• [Okuma Parçası]:
◆ ◆ ◆ ◆ ◆

Karamanoğulları da Eretna devleti başta olmak üzere komşularından fütuhatta bulunmuşsa da, Osmanoğulları'nın prestijine erişmeleri mümkün olamamıştır. Türkiye'nin eski başkenti Konya'yı ellerinde tutmaları, Osmanlılar'ın jeopolitik konuşlarının yanında ehemmiyetsiz kalmıştır. Kocaeli yarımadası Osmanoğulları'na geçince, Bizans, Anadolu ile hemen hemen alâkasını kesmiştir. Osmanlılar, Karası Beyliği'ni ortadan kaldırıp Çanakkale Boğazı'na dayanmanın arifesindedirler.
Memlûk Nüfuz Bölgesi
Memlûk nüfuz bölgesinde, hattâ doğrudan doğruya Memlûk idaresindeki topraklarda da bir genişleme görülmektedir. Celâyirliler, Güneydoğu Anadolu'ya, Kars'a, Artvin'e, hâkimdirler. Kilikya Ermeni beyliği, Memlûkler'e tabî olup, Memlûk darbeleri altında son derece küçülmüş, Çukurova'ya sığınmıştır. Kaybettiği topraklar, Memlûk imparatorluğuna katılmaktadır. Biga, İzmir, Samsun, Ereğli, Amasra gibi siteler, hâlâ Cenevizliler'in ve Rodos, Saint-Jean Şövalyeleri'nin elindedir
Anadolu Beylikleri'nin Kuvvetleri
Arab tarih ve coğrafya âlimi İbnü Fazlillaahi'l-Ömerî, 1332 senesine ait Anadolu'nun vaziyeti hakkında çok kıymetli bilgiler vermektedir. Bu tarih, İlhanlılar'ın Anadolu'daki son hâkimiyet senelerinden biridir. Arab âlimi diyor ki: "Bu Türk Uç Beyleri, yüksek dağlar ve kalelere ve muharip unsurlara dayanırlar. Ordu ve silâhlarının çokluğu sayesinde pek kuvvetlidirler.

◆ ◆ ◆ ◆ ◆

• [Veri Bloğu]:
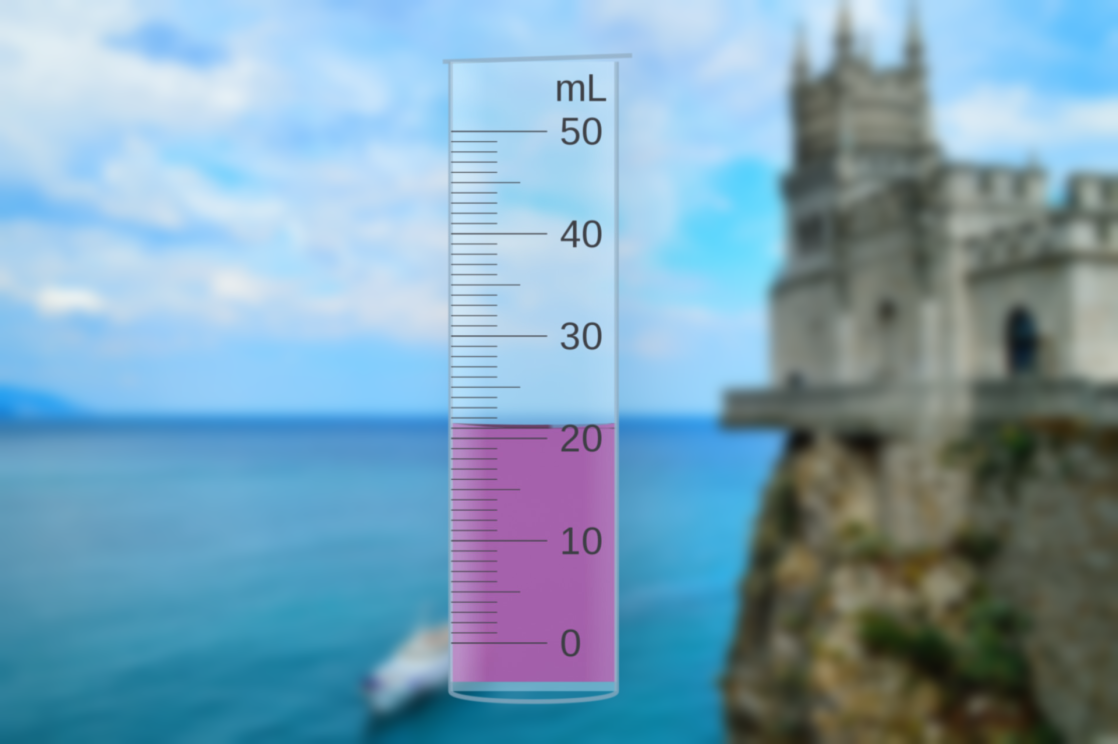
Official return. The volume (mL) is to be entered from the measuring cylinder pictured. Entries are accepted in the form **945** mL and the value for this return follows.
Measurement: **21** mL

◆ ◆ ◆ ◆ ◆

• [Görev Listesi]:
A - Okuma parçasına göre şu ifadeler doğru mu? (i) Karamanoğulları, Osmanoğulları'nın prestijine erişebilmiştir. (ii) Kilikya Ermeni beyliği Memlûkler'e tabidir. (iii) İbnü Fazlillaahi'l-Ömerî'nin verdiği bilgiler 1332 senesindeki Anadolu'ya aittir. Her biri için evet ya da hayır deyip belirleyici sözleri parçadan aynen alıntılar mısın?
B - Okuma parçasına göre hâlâ Cenevizliler'in ve Rodos, Saint-Jean Şövalyeleri'nin elinde olan siteler hangileridir? Hepsini sıralar mısın?
C - Anadolu beylikleriyle ilgili metni kaldığı yerden alıp sürdürür müsün?

• [Sonuçlar]:
A -
(i) Hayır: "Osmanoğulları'nın prestijine erişmeleri mümkün olamamıştır"
(ii) Evet: "Kilikya Ermeni beyliği, Memlûkler'e tabî olup"
(iii) Evet: "1332 senesine ait Anadolu'nun vaziyeti hakkında"

B - Biga, İzmir, Samsun, Ereğli, Amasra

C -
Hulâgû neslinden olan İlhanlar'ın adına hutbe okutup sikke kestirirler. İlhanlılar'ın Anadolu'daki naiplerine hediye verirler ve onların arkasında duran İlhanlar'dan sakınırlar. Naibin İlhan'a yazacağı nâmenin kendi lehlerine olmasına dikkat ederler".
Aynı âlim, 1332 senesinde Türkmen beylikleri'nin nüfus ve ordularına dair de pek kıymetli malûmat vermektedir. Bu malûmattan, 1332 senesinde Türkmen beylikleri'nin nüfusu şu şekilde tahmin ve istidlal edilebilir: Osmanoğulları 1.030.000, Karasıoğulları 250.000 (her ikisi: 1.280.000), Karamanoğulları 750.000, Candaroğulları 420.000, Hamîdoğulları 380.000 (İsparta şubesi: 300.000, Antalya = Teke şubesi: 80.000), Saruhanoğulları 280.000, Menteşeoğulları 170.000, İnançoğulları (Denizli Beyliği) 100.000, Eşrefoğulları (Beyşehir Beyliği) 70.000, Gazi Çelebî'nin Sinop Beyliği 70.000, yekûn: 5.020.000.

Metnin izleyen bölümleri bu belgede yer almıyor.